Make Costs of Paths Equal in a Binary Tree
A medium-tier problem at 57% community acceptance, tagged with Array, Dynamic Programming, Greedy. Reported in interviews at DE Shaw and 1 others.
You're given a binary tree with costs on edges, and you need to make all root-to-leaf paths have equal cost by modifying node values. DE Shaw and TikTok ask this one. It's a medium-difficulty problem that sits at the intersection of tree traversal and dynamic programming, and it's exactly the kind of problem where the obvious greedy approach fails. You'll either see the pattern or you won't, and if you blank during the OA, StealthCoder solves it invisibly in seconds while you're screen-sharing.
Companies that ask "Make Costs of Paths Equal in a Binary Tree"
Make Costs of Paths Equal in a Binary Tree is the kind of problem that decides whether you pass. StealthCoder reads the problem on screen and surfaces a working solution in under 2 seconds. Invisible to screen share. The proctor sees nothing. Built by an engineer who got tired of watching his cohort grind for six months and still get filtered at the OA stage.
Get StealthCoderThe trick is working backwards from leaves to root using post-order traversal, calculating what each node must become to balance its subtree, then checking if the modifications are valid.
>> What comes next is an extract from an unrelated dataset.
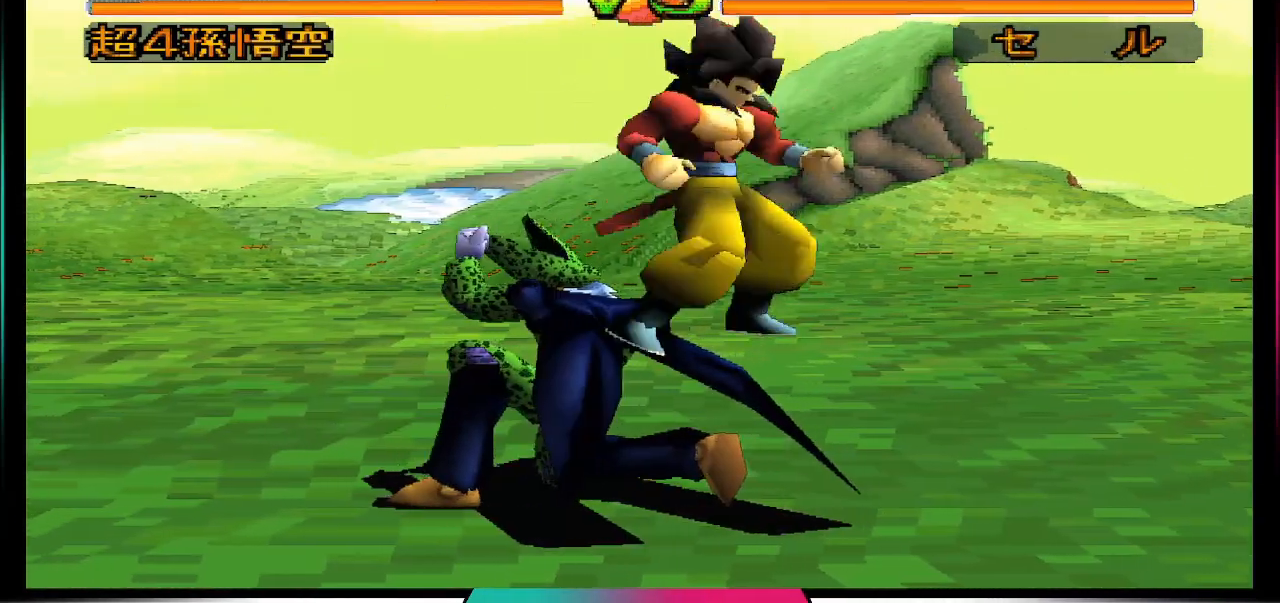
{"buttons": [], "left_stick": "center", "right_stick": "center", "events": []}
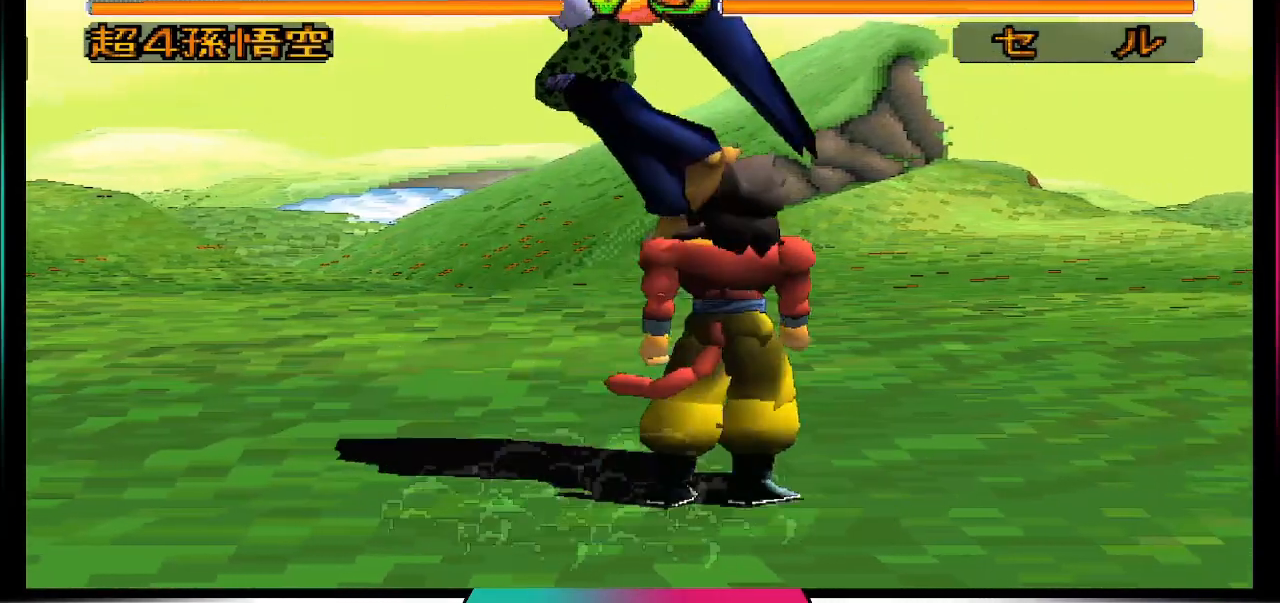
{"buttons": ["DPAD_DOWN"], "left_stick": "center", "right_stick": "center", "events": [[467, "DPAD_DOWN", "down"]]}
Most candidates try top-down greedy or attempt to compute path costs first, both wrong. The real insight: if all root-to-leaf paths must equal some target cost, you can derive that target from the structure itself, then propagate requirements upward. You'll manipulate node values, not edges. Common pitfall: trying to use a fixed target cost before you've explored the tree. Another: forgetting that a node can have children in only one subtree, which changes the math. When you hit this in the live assessment and the greedy attempt breaks, StealthCoder is your hedge.
Pattern tags
You know the problem.
Make sure you actually pass it.
Make Costs of Paths Equal in a Binary Tree recycles across companies for a reason. It's medium-tier, and most candidates blank under the timer. StealthCoder is the hedge: an AI overlay invisible during screen share. It reads the problem and surfaces a working solution in under 2 seconds. Built by an engineer who got tired of watching his cohort grind for six months and still get filtered at the OA stage. Works on HackerRank, CodeSignal, CoderPad, and Karat.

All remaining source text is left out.